Koma.id– Rancangan Undang-Undang Anggaran Pendapatan dan Belanja Negara (APBN) Tahun 2026 resmi disahkan menjadi undang-undang oleh Dewan Perwakilan Rakyat (DPR) RI dalam Rapat Paripurna ke-5 Masa Persidangan I 2025–2026, Selasa (23/9/2025).
Pengesahan dilakukan setelah Ketua Badan Anggaran (Banggar) DPR RI, Said Abdullah, menyampaikan laporan hasil pembahasan dan pandangan fraksi-fraksi. Proses ini berjalan mulus dengan dukungan penuh dari seluruh delapan fraksi di parlemen, yaitu PDIP, Golkar, Gerindra, NasDem, PKB, PKS, PAN, dan Demokrat.

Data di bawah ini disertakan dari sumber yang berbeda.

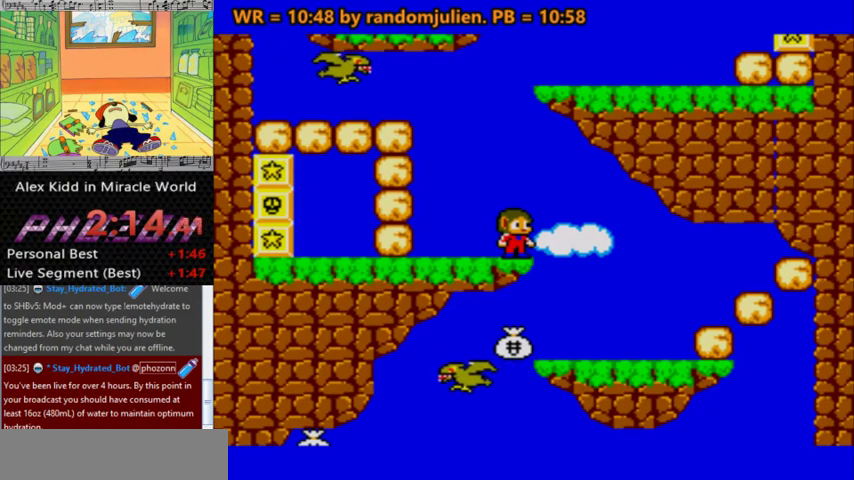
{"keys": ["a", "up"], "events": [[100, "a", "down"]]}
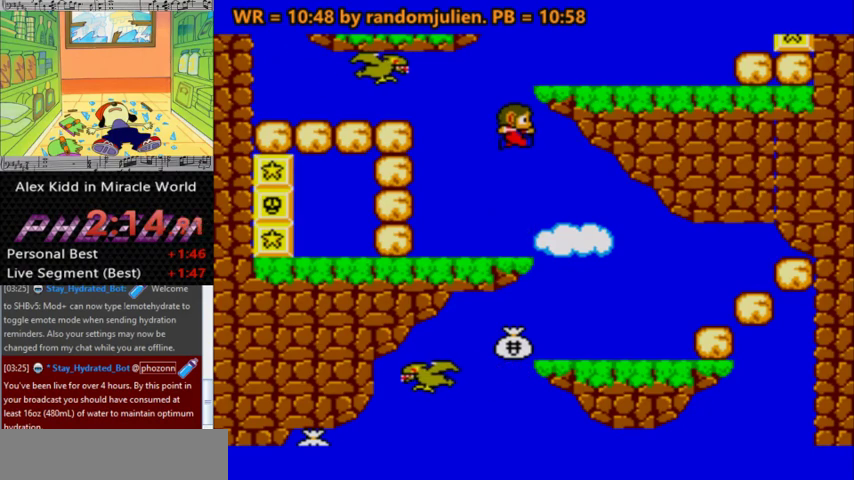
{"keys": ["up"], "events": [[333, "a", "up"]]}
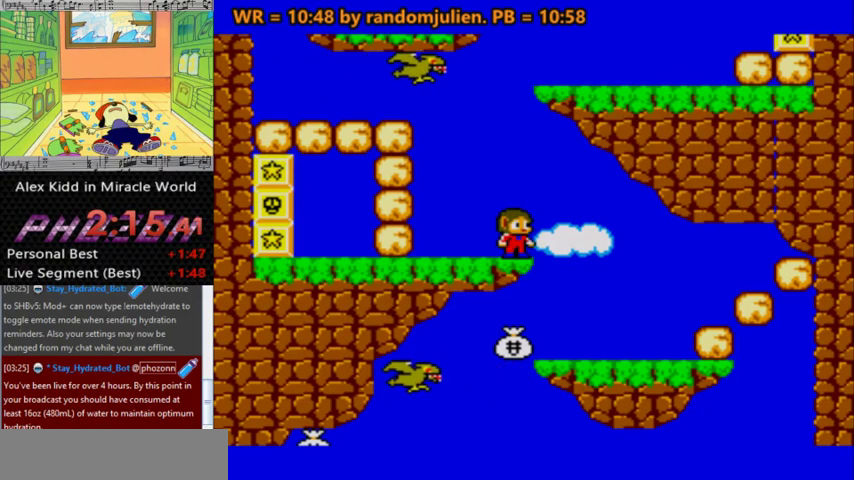
{"keys": [], "events": [[133, "up", "up"]]}
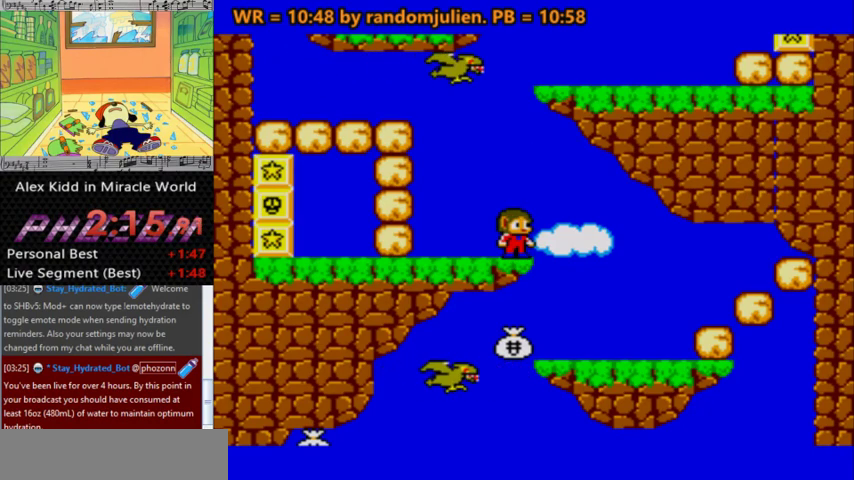
{"keys": [], "events": []}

Dalam APBN 2026 yang telah disahkan, pemerintah dan DPR menyepakati besaran pendapatan negara sebesar Rp 3.153,58 triliun. Sementara itu, belanja negara ditetapkan lebih tinggi, yaitu Rp 3.842,73 triliun.
Dengan komposisi tersebut, defisit anggaran ditetapkan sebesar 2,68% terhadap Produk Domestik Bruto (PDB), atau setara dengan Rp 689,15 triliun. Keseimbangan primer dipatok pada angka Rp 89,71 triliun.
Menteri Keuangan Purbaya Yudhi Sadewa yang hadir dalam rapat paripurna menyampaikan apresiasi atas pengesahan tersebut. Purbaya menilai proses pembahasan APBN 2026 antara pemerintah dan DPR berlangsung secara konstruktif.